Но для молдавана зрелище это было самым привычным, обыденным, — он ехал нахохлившись и думал только о том, что он сильно запоздал и что ему придется, захватив на хуторе монгольскую кобылку, купленную неделю тому назад у китайца-арендатора, этой же ночью двинуться в верховья реки Малазы.
Угнетало его не то, что лошади эти, как большинство лошадей, сплавляемых в последнее время молдаваном, попадут в колчаковскую армию и будут направлены против тех людей, с которыми он жизненно был связан, — об этом, из боязни перед самим собой, молдаван старался не думать, — а угнетало его то, что, как бы он теперь ни торопился, Казанок, любивший скорость и чистоту в работе, все равно уже будет ругать его. Лоза представлял его себе в уютной горнице за самоваром, сильно побагровевшего, с кирпичной, потно-волосатой, обнаженной грудью, ожесточенно хлебающего о блюдца, уставившись в одну точку печальными и дикими глазами, — и то, что Казанок может пить чай в то время, когда он, Митрий Лоза, пропадает в тайге с лошадьми, это больше всего злило молдавана: "Сам бы вот погонял… А-а, брат! То-то, брат, и оно-то!.." — думал он, сердито пошевеливая усиками.
Было уже около двух часов ночи, когда к нему донесся наконец особенный, свойственный людскому жилью в тайге запах осевшей по дереву копоти, и два громадных белых пса с рычанием выкатились к нему, как мохнатые шары. Узнав хозяина, они с ласковыми подвываниями запрыгали вокруг лошади. Из-за деревьев выступили приземистые строения, и злая мошкара, невидно мерцавшая над навозом, облепила лицо молдавана. Пока он отворял ворота, засветились два окна, отбросив по двору желтые полосы, — скрипнула дверь, и высунулась растрепанная женская голова.
— Митрий? — спросила она певучим, хриплым от сна голосом.
— Я, я… Поесть мне собери… Цыц вы! — крикнул он на собак, заводя лошадь в сарай.

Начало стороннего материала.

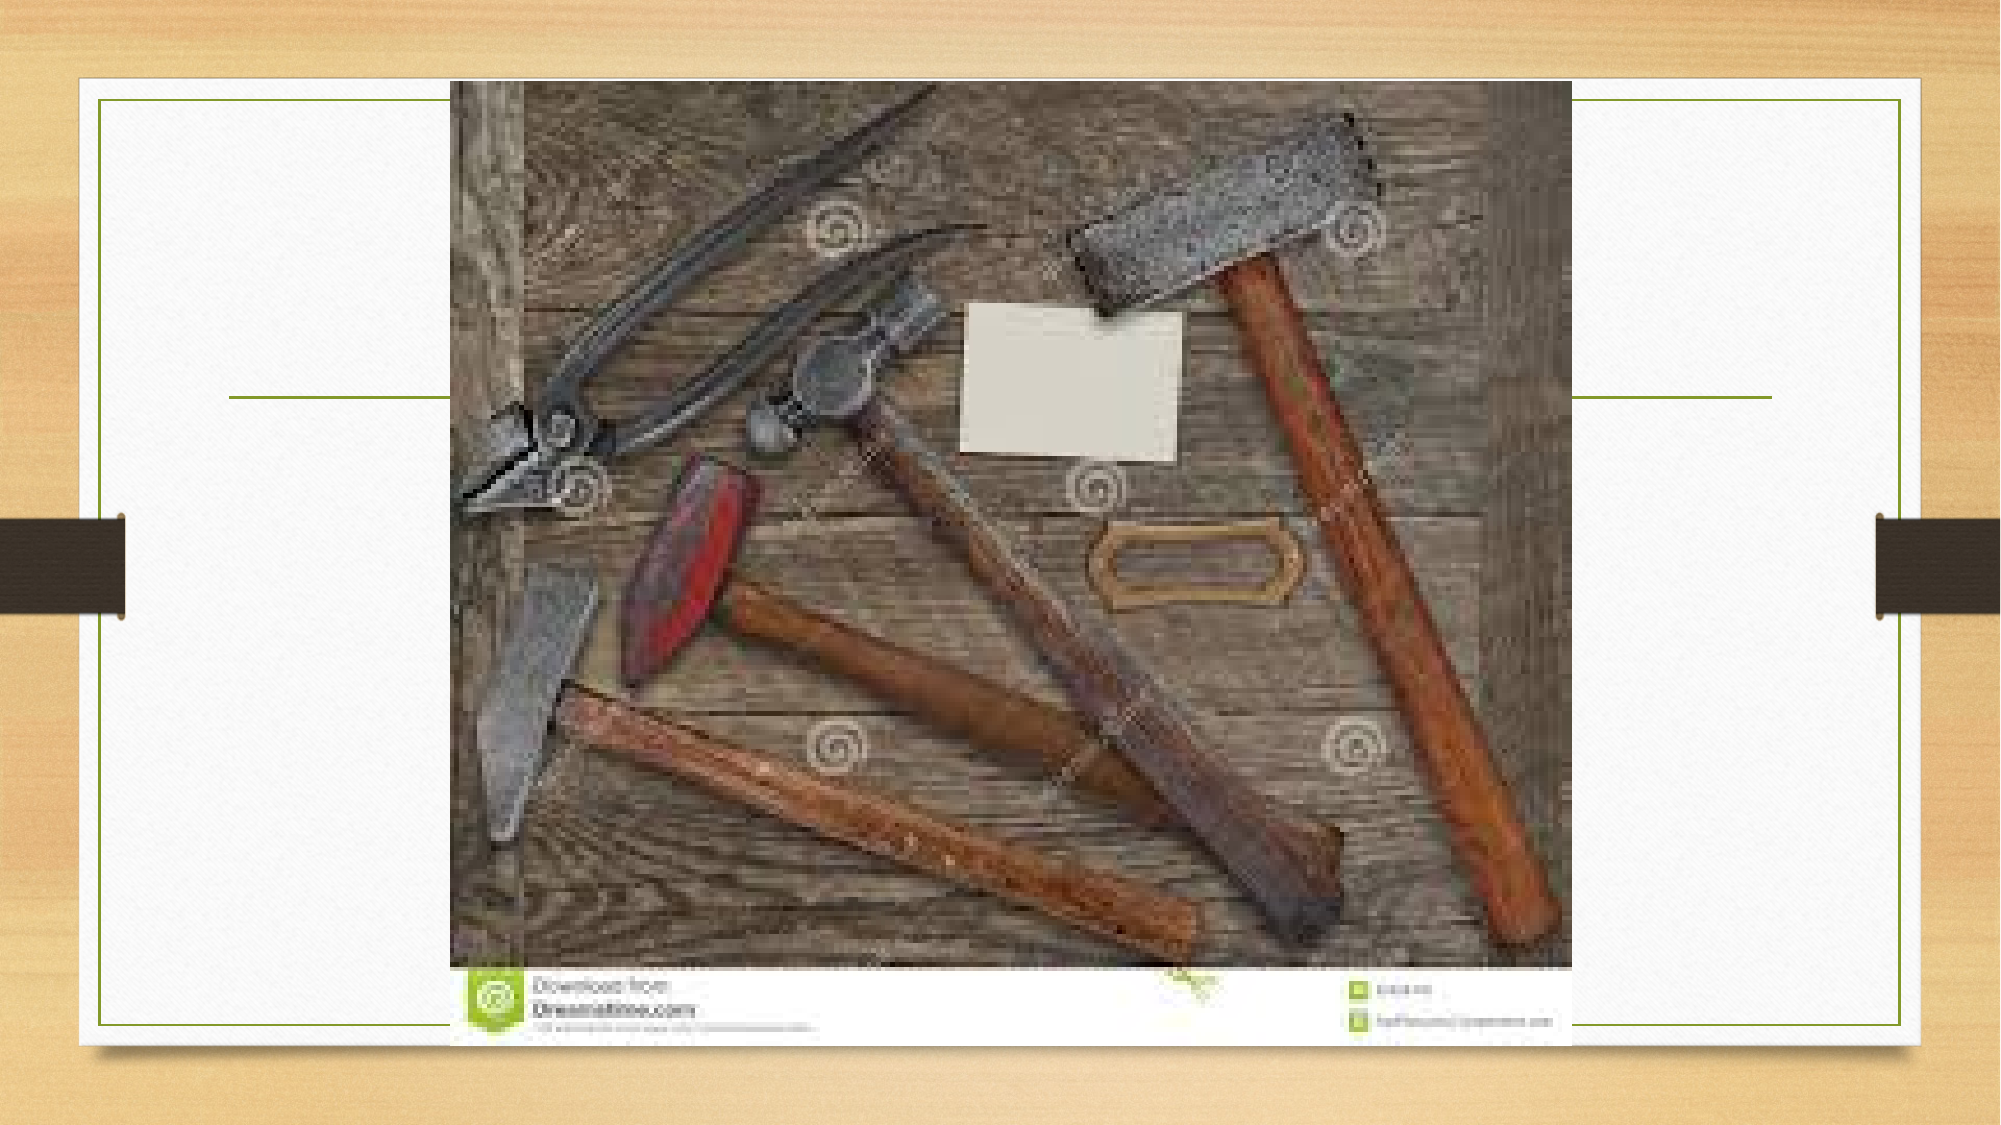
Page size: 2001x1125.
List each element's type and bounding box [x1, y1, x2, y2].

picture [0, 0, 2001, 1125]
list [449, 80, 1572, 1046]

Жена молдавана в нижней юбке, в расстегнутой белой кофте — чернявая, плотная, спокойно уверенная в себе женщина — подавала и убирала миски и чугуны, ловко орудуя ухватом, сочно ступая икрастыми босыми ногами, и, видно, оттого, что редко видела людей, без умолку рассказывала мужу всякие домашние пустяки: о том, что девчонка занозила ногу, что собак заели клещи, а квочка вывела первых цыплят. Жена Митрия Лозы была кровной молдаванкой, но из-за мужа почти забыла родной язык и говорила по-русски, с цыганскими певучими интонациями. И, слушая ее сытный бабий говор, чувствуя радужное тепло, идущее от ее заспанного смуглого тела, и сам разогревшись от еды, Лоза повеселел, — насмешливо переспрашивал и про девчонку, и про цыплят, поблескивая хитрыми глазками и чавкая, потом рассказал жене, как обманул Боярина. Он, впрочем, не считал это обманом. Жена пожалела Боярина, а он посмеялся, содрогаясь под рубахой.